Background
Congress amended the Toxic Substances Control Act to require the Environmental Protection Agency to issue expedited risk-management rules for decaBromodiphenyl Ether, a hazardous flame retardant. The EPA issued a final rule in 2024 that prohibited manufacturing but excluded recycling, disposal, wastewater discharges, and sewage sludge from regulation. Petitioners challenged this exclusion, arguing the agency failed to address all practicable exposure-reduction measures.
The court’s reasoning
The panel found that the EPA’s decisions not to regulate recycling, disposal, wastewater, and sewage sludge were not supported by substantial evidence.
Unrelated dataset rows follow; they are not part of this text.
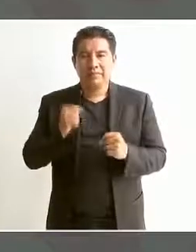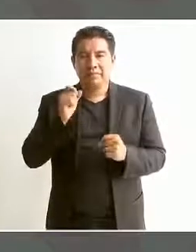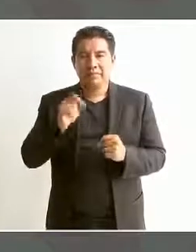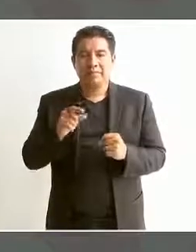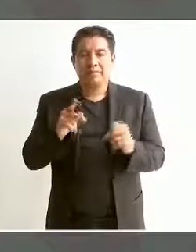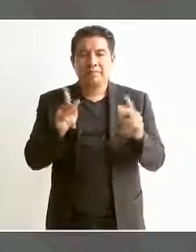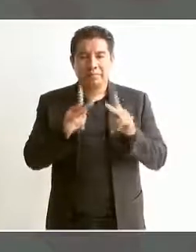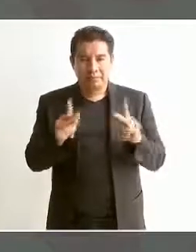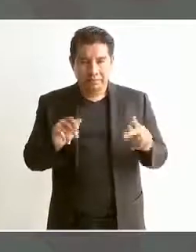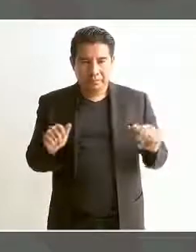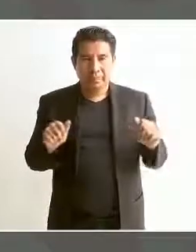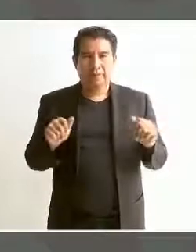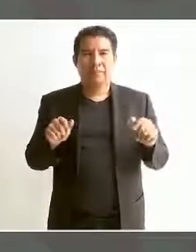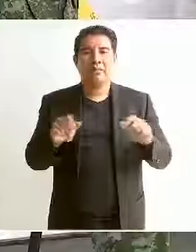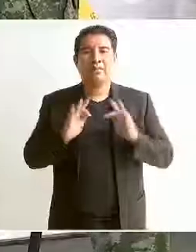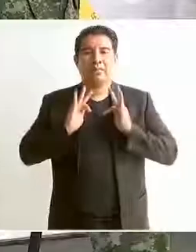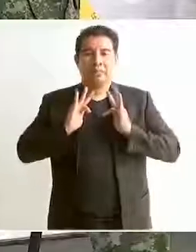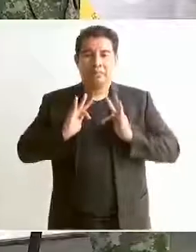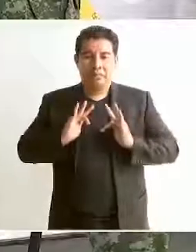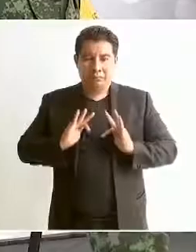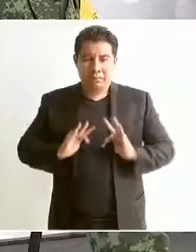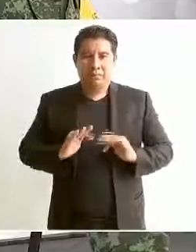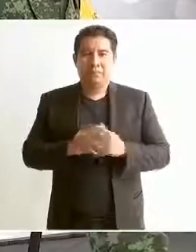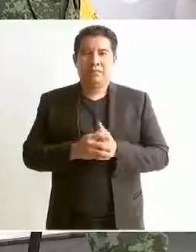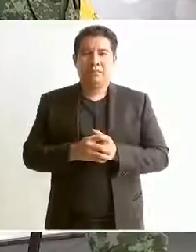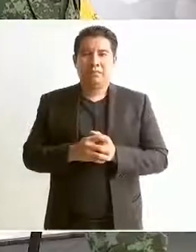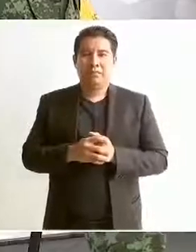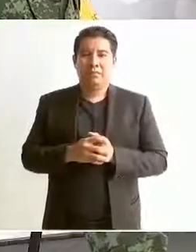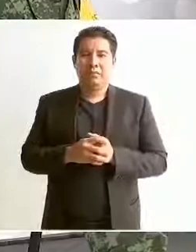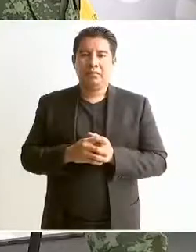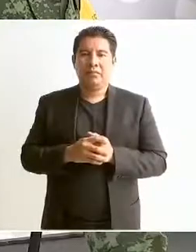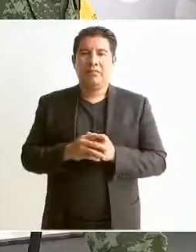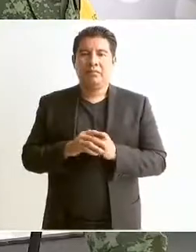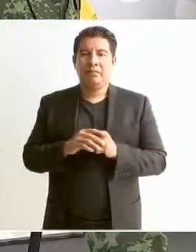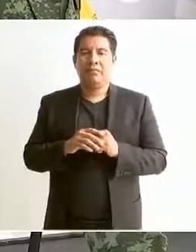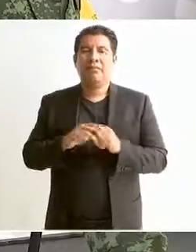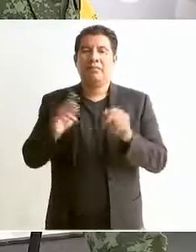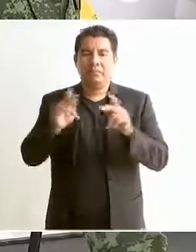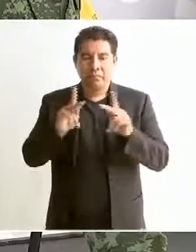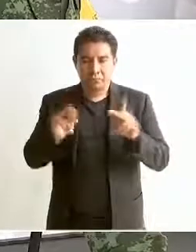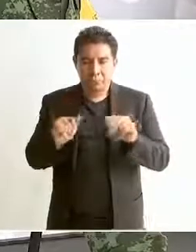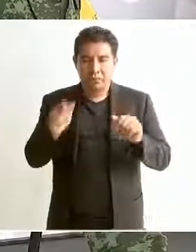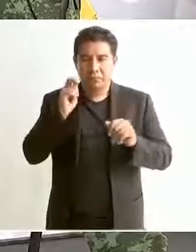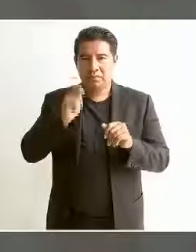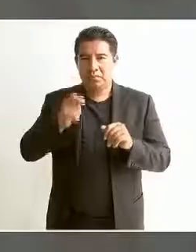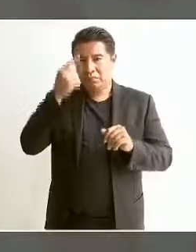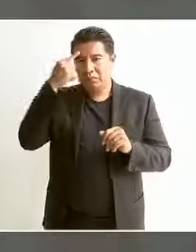y la tranquilidad. La paz es fruto de la justicia.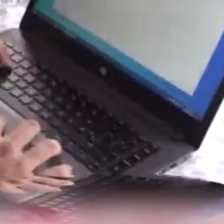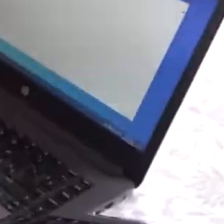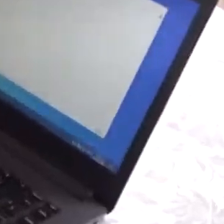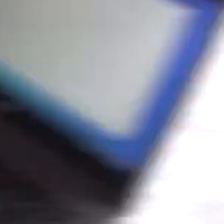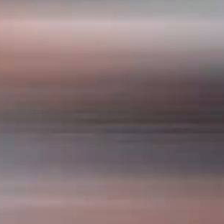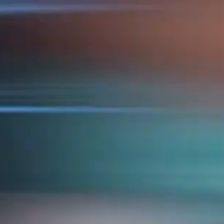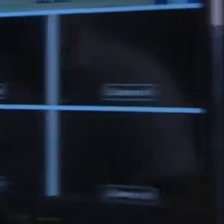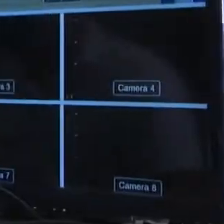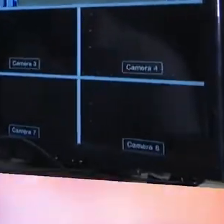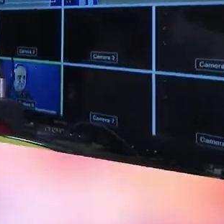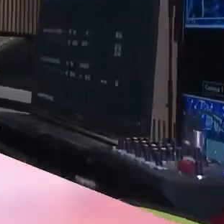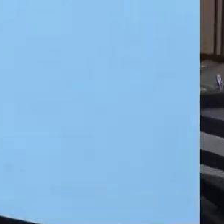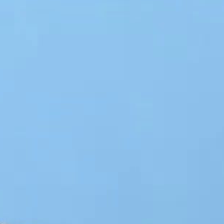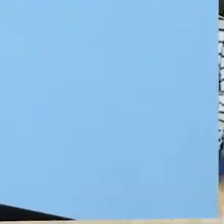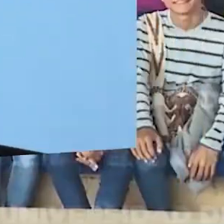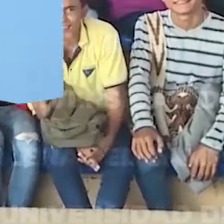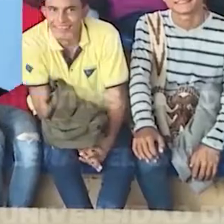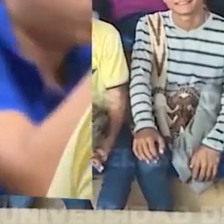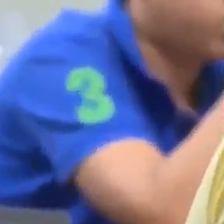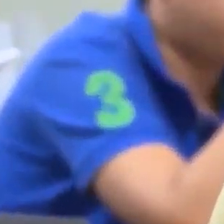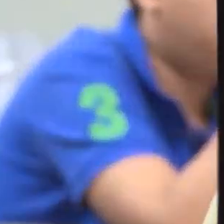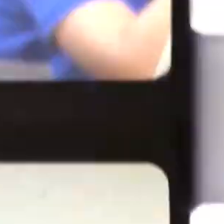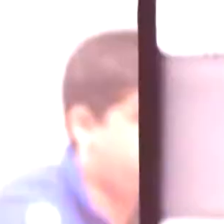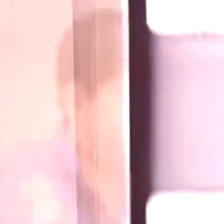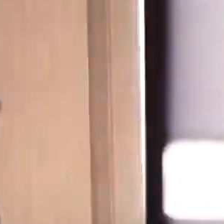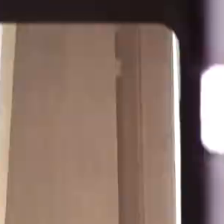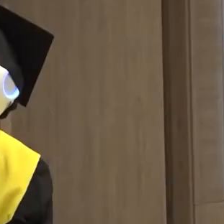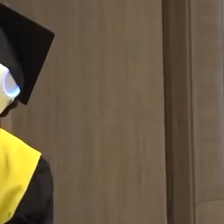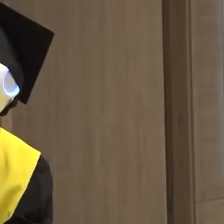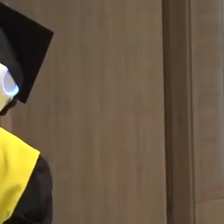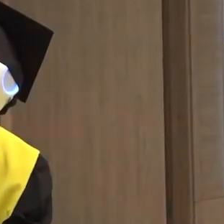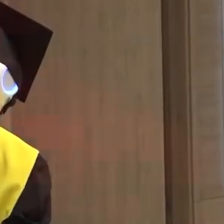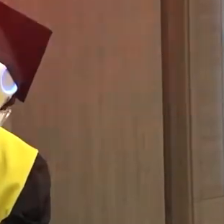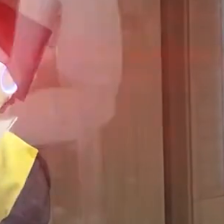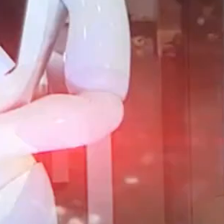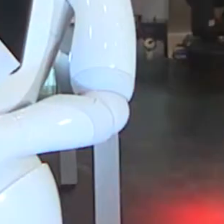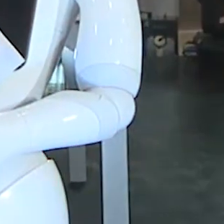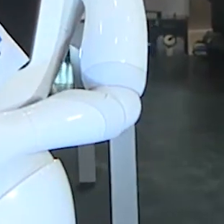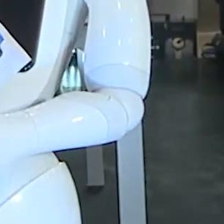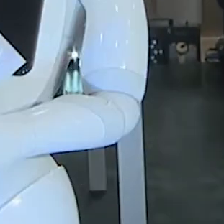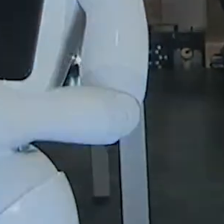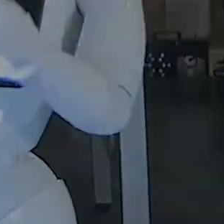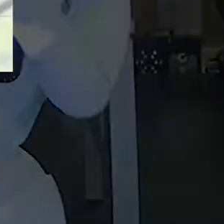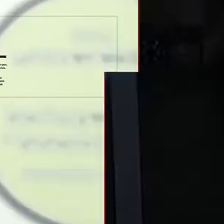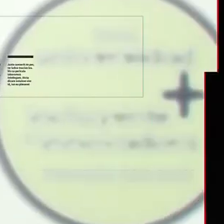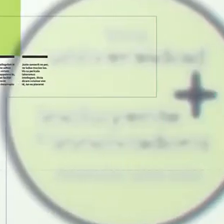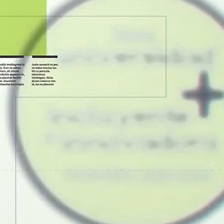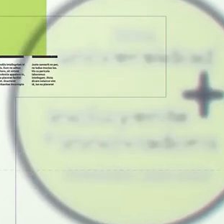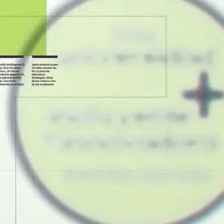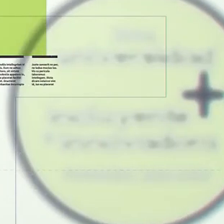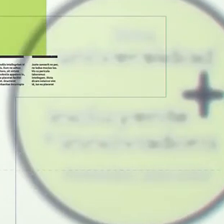Universidad del Magdalena Más incluyente e innovadora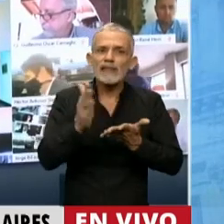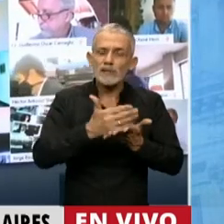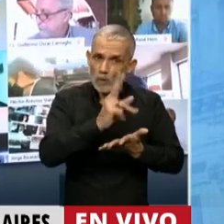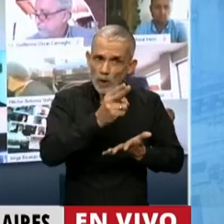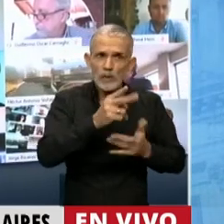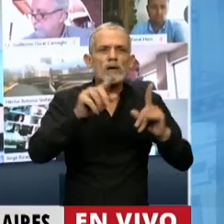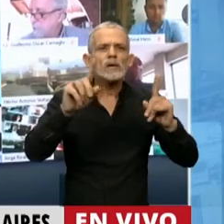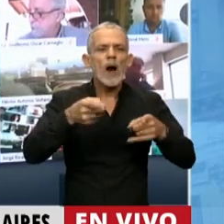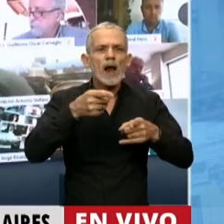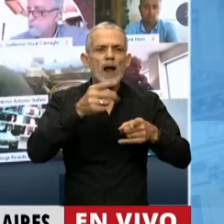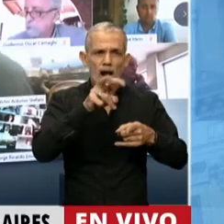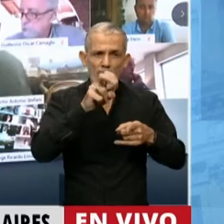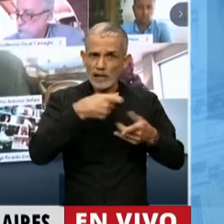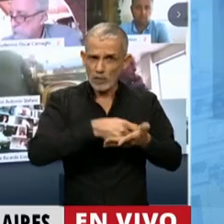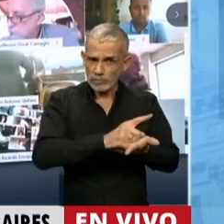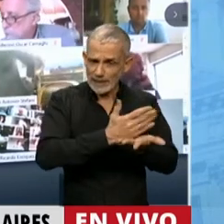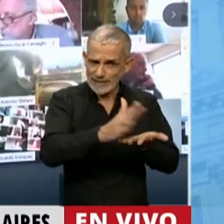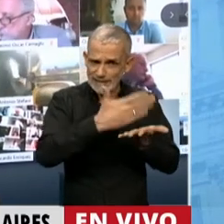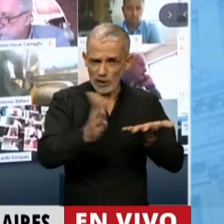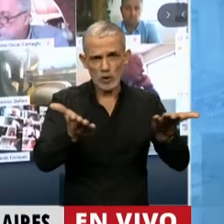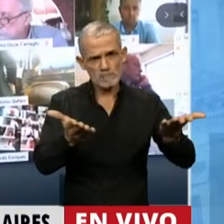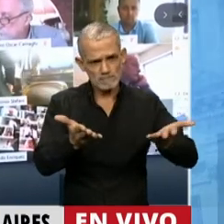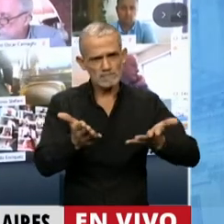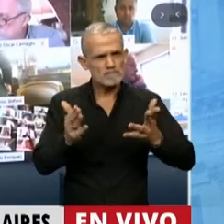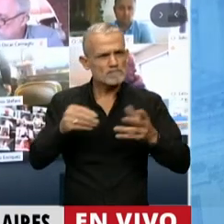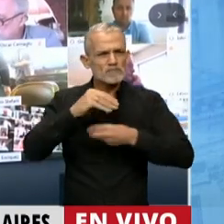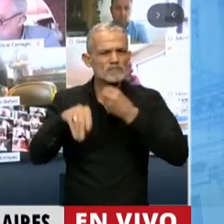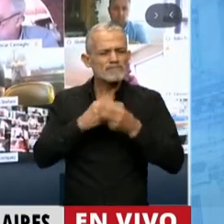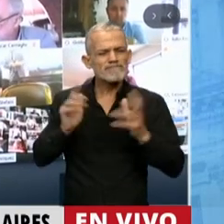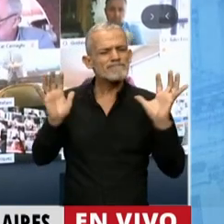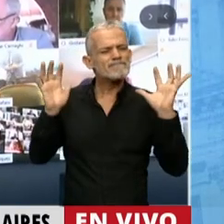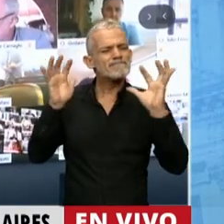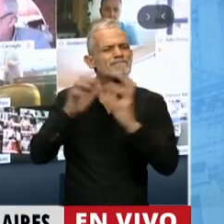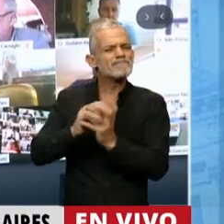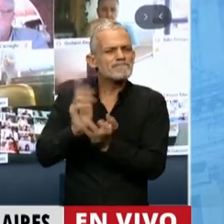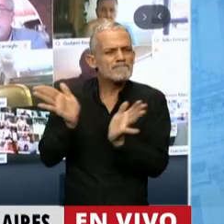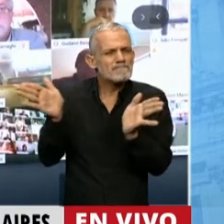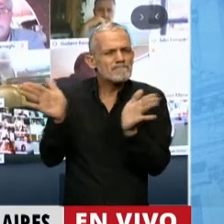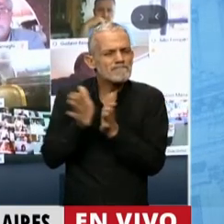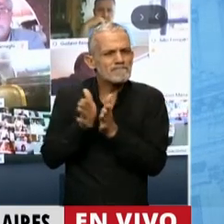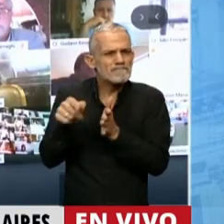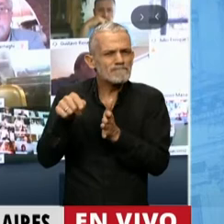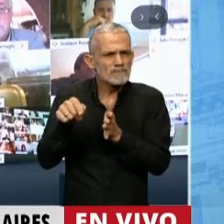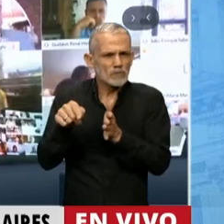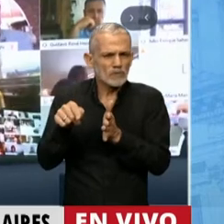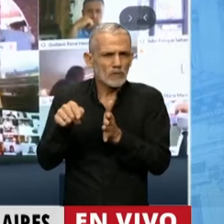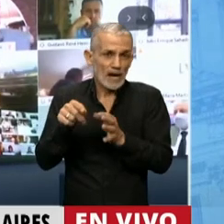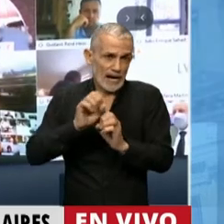aunque están prohibidos, del hacinamiento que cobra doble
The agency could not rely on low exposure levels, high costs, or recycling goals to evade statutory mandates. Furthermore, the court rejected the EPA’s reliance on the Resource Conservation and Recovery Act to avoid TSCA responsibilities and noted that the statute did not permit tiered rulemaking.
EPA cannot support a decision not to regulate under TSCA when EPA encounters low levels of decaBDE exposure because that consideration falls outside the scope of EPA’s statutory authority.
Yurok Tribe v. USEPA, 21-70670 (9th Cir. 2026)
What it means going forward
The EPA must propose and finalize new regulations covering recycling, disposal, wastewater, and sewage sludge for decaBDE within specified deadlines, while the 2024 rule remains in effect during the remand.